The option I ended up going with was to continue on for a PhD; I'll probably go into research and teaching at the university level. But you sound like you want to go straight into the job market after the MA; economics is one of a handful of fields where that is actually a viable option. (Business, public policy, social work, and teaching are the only others I can think of off the top of my head.)
If you want to stay in the field of economics, there are a variety of economic research positions available to people with master's degrees; top choices include policy think-tanks (such as the Economic Policy Institute or the Cato Institute, depending on your political leanings), government agencies (such as the Federal Reserve and the Bureau of Labor Statistics) and financial service companies (such as Wells Fargo and Goldman Sachs). In addition, large companies always need economists, regardless of what industry they are in---both Walmart and GM hire a fair number of economists simply because they are so huge and complex.

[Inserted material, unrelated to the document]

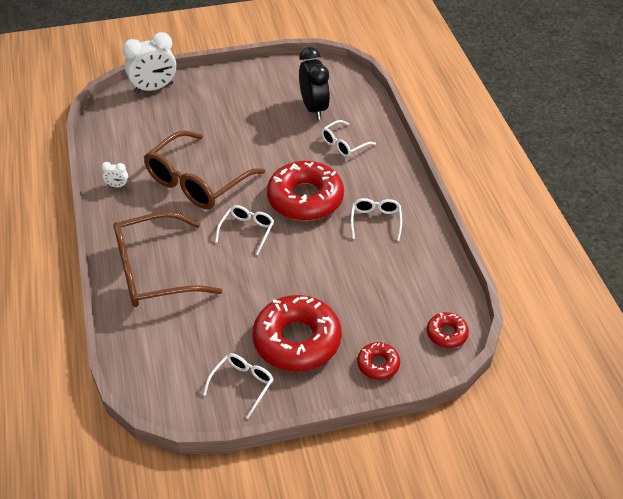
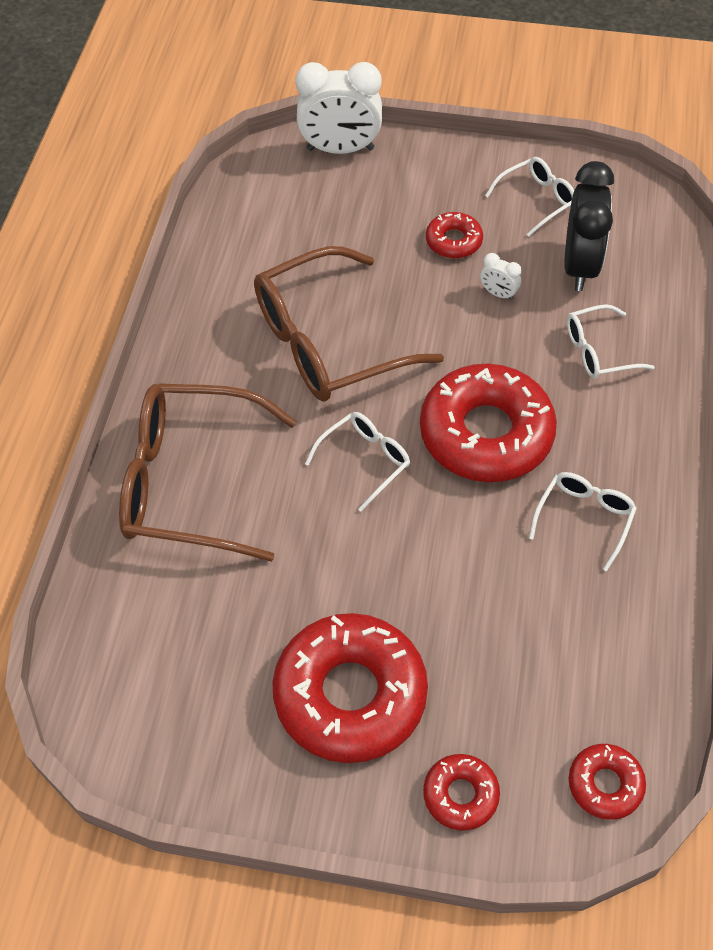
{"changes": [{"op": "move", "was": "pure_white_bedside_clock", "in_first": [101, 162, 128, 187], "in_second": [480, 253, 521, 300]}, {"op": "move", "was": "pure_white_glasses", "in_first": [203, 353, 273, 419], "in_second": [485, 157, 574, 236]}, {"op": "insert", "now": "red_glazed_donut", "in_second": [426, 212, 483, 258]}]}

As far as specific profiles, you will want to present yourself as an expert in some particular subfield; not just "economics" but "cognitive and behavioral economics" or "development economics" (those are my two main fields), or "macroeconomics" or "labor economics" or "environmental economics" or "international trade" or "transportation economics" or "econometrics" (and so on).
Obviously there is overlap between fields, and you don't have to pick just one; but if you have a subfield to target to particular employers, you should. The World Bank is much more likely to hire a development economist than a plain old economist, while Goldman Sachs might want a financial economist or econometrician and the Bureau of Labor Statistics would want a labor economist. Think carefully about what really draws you to economics and find a specialized subfield you can focus on to distinguish yourself from the herd, and then focus your applications on jobs that really suit that field.

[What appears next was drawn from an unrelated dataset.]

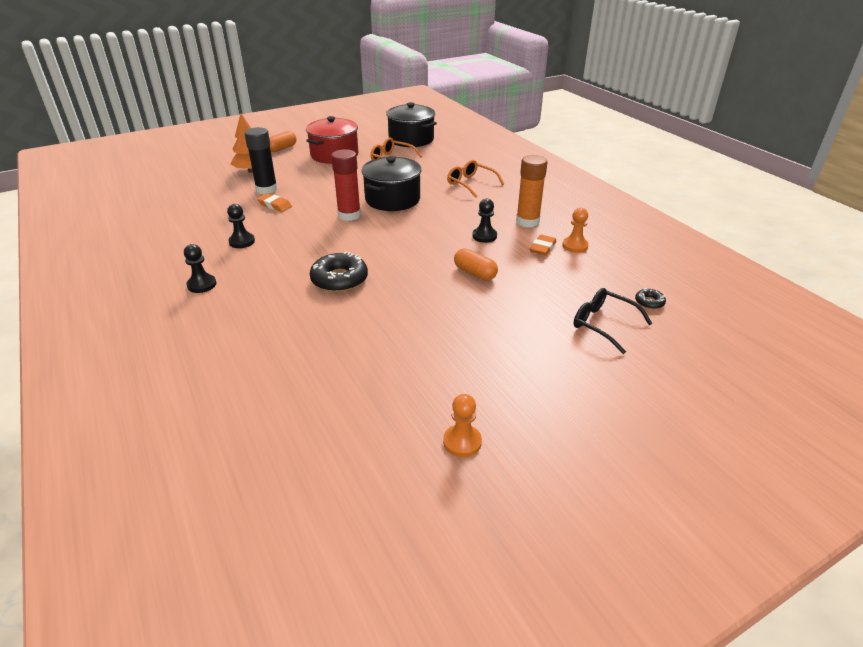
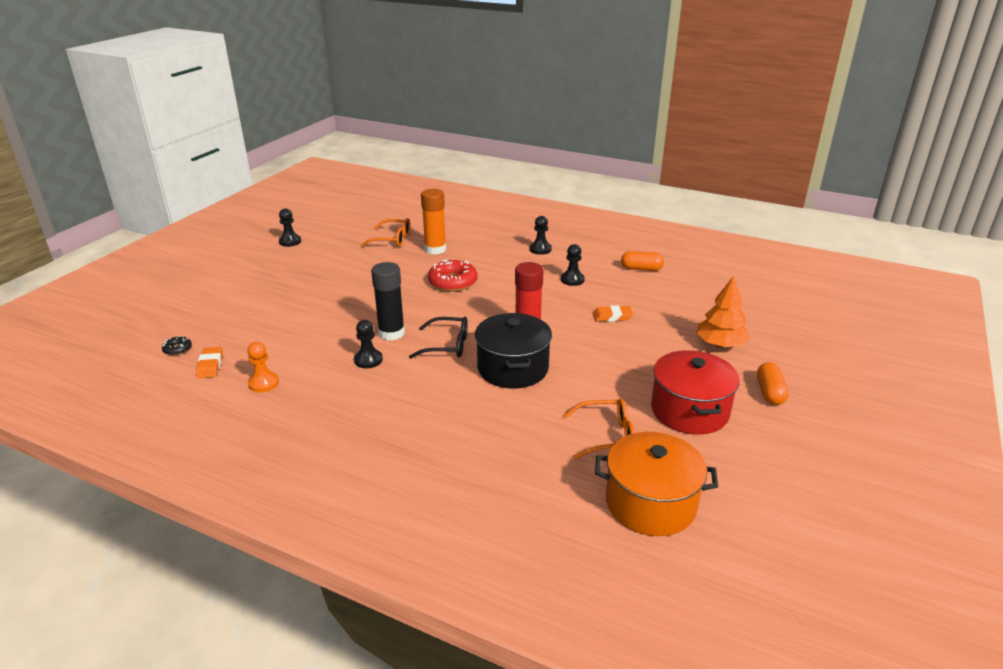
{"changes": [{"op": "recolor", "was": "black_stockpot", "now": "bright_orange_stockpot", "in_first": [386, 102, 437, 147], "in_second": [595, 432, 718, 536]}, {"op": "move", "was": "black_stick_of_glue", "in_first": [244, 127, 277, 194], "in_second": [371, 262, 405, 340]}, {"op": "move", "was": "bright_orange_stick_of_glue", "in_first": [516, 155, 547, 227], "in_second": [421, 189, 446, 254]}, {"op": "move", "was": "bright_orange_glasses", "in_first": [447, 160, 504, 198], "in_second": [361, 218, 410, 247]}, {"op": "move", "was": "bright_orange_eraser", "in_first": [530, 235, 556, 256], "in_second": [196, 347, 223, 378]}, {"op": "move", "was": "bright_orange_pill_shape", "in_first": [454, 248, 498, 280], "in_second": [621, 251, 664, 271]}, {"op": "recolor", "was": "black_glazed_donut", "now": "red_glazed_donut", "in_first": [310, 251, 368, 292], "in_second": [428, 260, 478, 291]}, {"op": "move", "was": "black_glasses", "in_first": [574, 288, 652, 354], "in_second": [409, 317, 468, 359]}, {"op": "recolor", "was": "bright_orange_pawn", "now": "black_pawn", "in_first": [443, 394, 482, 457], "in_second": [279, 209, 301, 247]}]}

Since you seem to be leaning toward the private sector, you might want to focus on finance, economic forecasting, or time-series econometrics. Some amount of labor economics and microeconomic theory in general could also help you, but macroeconomic policy and development economics for example might not really be that important to know.
I wish I could say it is easy to find a job, but it isn't, not with our current level of labor underutilization. But bad macroeconomic times are less damaging to the economics profession than most, because people realize that it is we who might actually help businesses and nations recover from such slumps. So overall, economics is a field with a high probability of stable employment and good pay---median gross income for professional economists is over $90,000 per year, which is about what you get in academia; in private finance you'd probably make even more ($120,000 or more), in government or nonprofits you'd probably make less but still quite good money (more like $60,000).
Job search is always hard and never pleasant, but keep trying, and sooner or later you're bound to find a job that is both satisfying and lucrative.